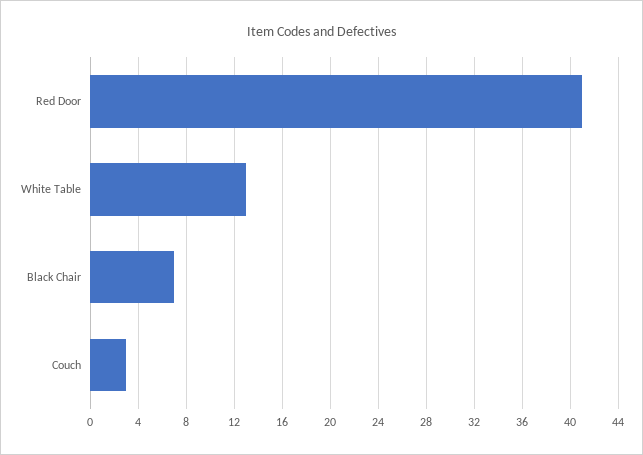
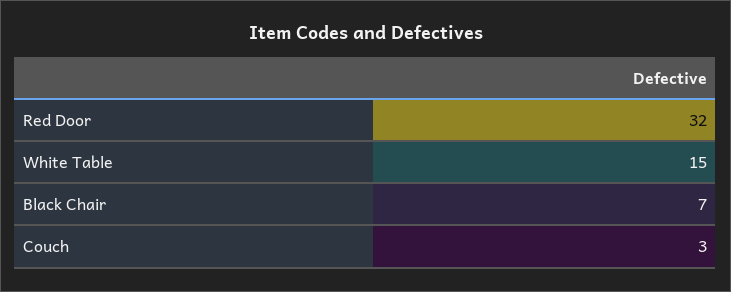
  {
-   "Red Door": 41,
+   "Red Door": 32,
-   "White Table": 13,
+   "White Table": 15,
    "Black Chair": 7,
    "Couch": 3
  }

○ ○ ○ ○ ○ ○ ○

Exercise goal
Where an entry contains an image, skip the image; repeat everything else exactly.

Answer section
  {
-   "Red Door": 41,
+   "Red Door": 32,
-   "White Table": 13,
+   "White Table": 15,
    "Black Chair": 7,
    "Couch": 3
  }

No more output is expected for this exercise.